In the past I’ve broken them up into lists for people when we talk about playing. These do vary, even within the stuff on the YES list depending on how I’m feeling and whom I’m planning to play with.
And yes, it was kind of hot making the lists.
The YES List
* school uniforms
* scolding (not verbal abuse, thanks)
* role play (with pre-talk to me about what sort — CP is definitely my thing)
* spanking
* paddling (with normal paddles)
* strapping
* caning
* marks (bruises or welts)
* tears
* bottom
* thighs face
* slapping
* touching toes or holding ankles
* cornertime
* blindfold
* earplugs
The MAYBE List
* breaks in skin and bleeding (don’t try for it, but it’s okay if it happens)
* molestation roleplay (well negotiated, please)
* hand punishments (tawsings/rulerings)
* whipping
* kneeling
* mouth soaping
* photographs
* restraints
The PROBABLY NO List
* gags
* nudity
* sexual toys
* frat paddles (I’m really really afraid of them and not in a good way)
* erotic / sexual play
* electricity
The NO List
* permanent marks (you shouldn’t be trying to scar me)
* verbal humiliation (don’t call me mean names)
* scat
* urine
* sex / masturbation (outside of negotiated molestation rp scene)
* breath play
* hoods
* smoking
* hot/cold creams
* nettles
* nipple / genital clamps
Information about me
* asthmatic with eczema
* mild claustrophobia
* hearing problem if there’s background noise
* don’t bruise or mark easily
Severely allergic to:
* tobacco smoke
* cats
* wool
* dust mites and lots of other stuff…
Safeword: My safeword is SAFE. I don’t use it lightly. If I use it, I expect the scene to stop immediately and to be released from any and all restraints BEFORE any questions are asked. If we’re going to do roleplay where I resist (verbally or physically), I’d like you to have a safeword or “dial it back” signal — something that basically tells me if I’m resisting too hard or you’re starting to feel bad about the scene in some fashion.
Aftercare: I usually feel pretty energetic after a scene with happy thoughts about the person or people I’ve played with. So being able to spend some time with, maybe grab coffee afterwards, is fun.
About Partners: What I want to know is about the other person’s experiences, the good and bad and their fantasies.

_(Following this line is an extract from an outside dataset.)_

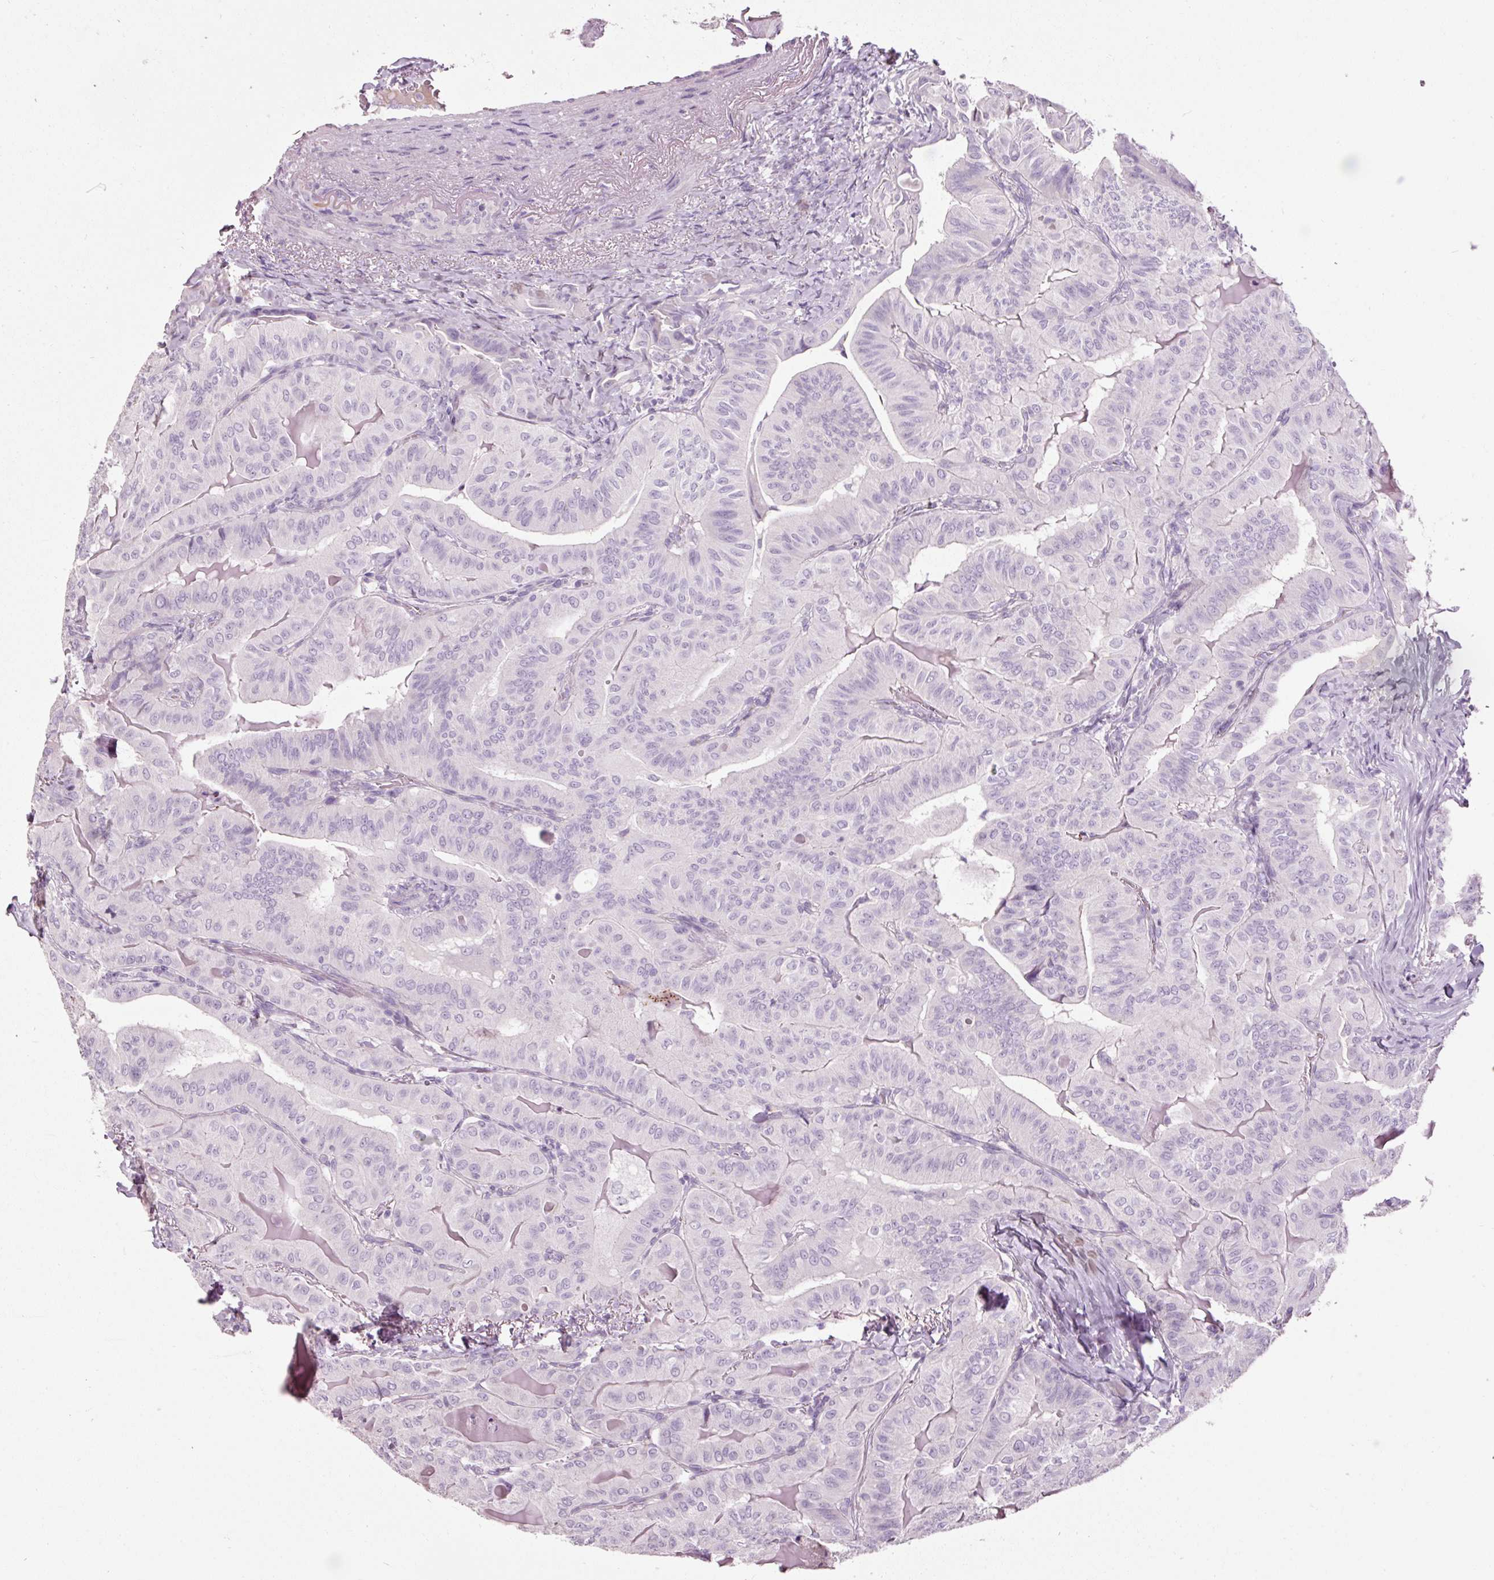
{"staining": {"intensity": "negative", "quantity": "none", "location": "none"}, "tissue": "thyroid cancer", "cell_type": "Tumor cells", "image_type": "cancer", "snomed": [{"axis": "morphology", "description": "Papillary adenocarcinoma, NOS"}, {"axis": "topography", "description": "Thyroid gland"}], "caption": "This is an IHC micrograph of human thyroid papillary adenocarcinoma. There is no positivity in tumor cells.", "gene": "MUC5AC", "patient": {"sex": "female", "age": 68}}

What are their limits as a top?
What I definitely don’t want to hear are answers like “I’m into everything” or “Whatever works for you will work for me” or “everything you’ve said sounds just great, perfect.” Aside from not giving me any good information (which is scary and makes me mistrustful), that sort of non-information is a total turnoff.

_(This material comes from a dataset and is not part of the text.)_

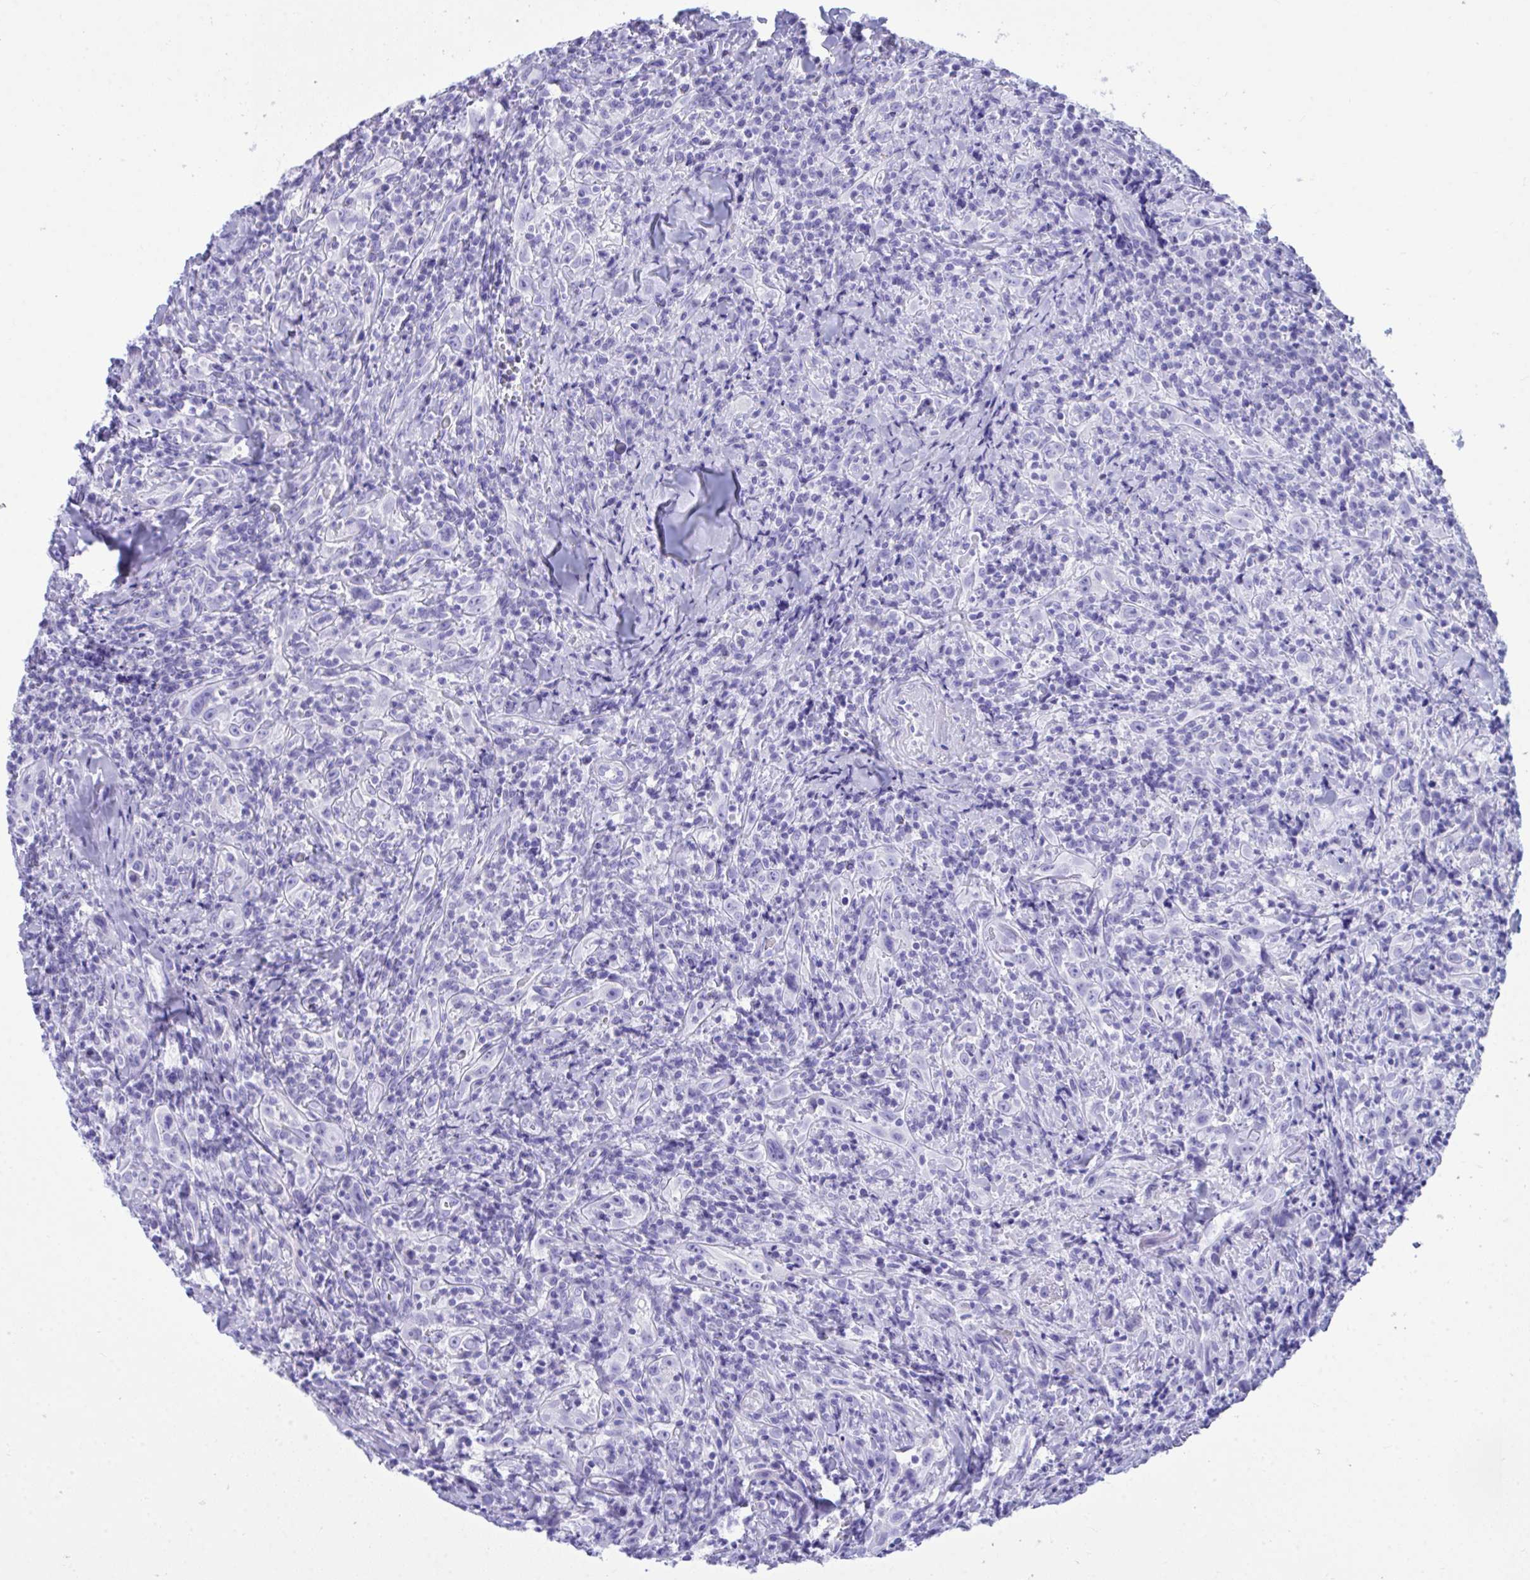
{"staining": {"intensity": "negative", "quantity": "none", "location": "none"}, "tissue": "head and neck cancer", "cell_type": "Tumor cells", "image_type": "cancer", "snomed": [{"axis": "morphology", "description": "Squamous cell carcinoma, NOS"}, {"axis": "topography", "description": "Head-Neck"}], "caption": "The photomicrograph demonstrates no staining of tumor cells in head and neck squamous cell carcinoma.", "gene": "BEX5", "patient": {"sex": "female", "age": 95}}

Playing with someone is an intimate act for me only if I know about the person I’m playing with. I don’t want to play with someone if the scene is all about them “pleasing me” and me knowing nothing about them. Anyway, these are just some thoughts — I’m sure I’ve missed a lot of things. What I find is that my limits move over time and depending on who I’m playing with and how well we know each other.
There are a few people who I’d trust to do pretty much anything. But only a few and that trust has been earned over time. Not just by a succession of good scenes, but by the fact they opened up to me and were honest. I know them and feel like they know me.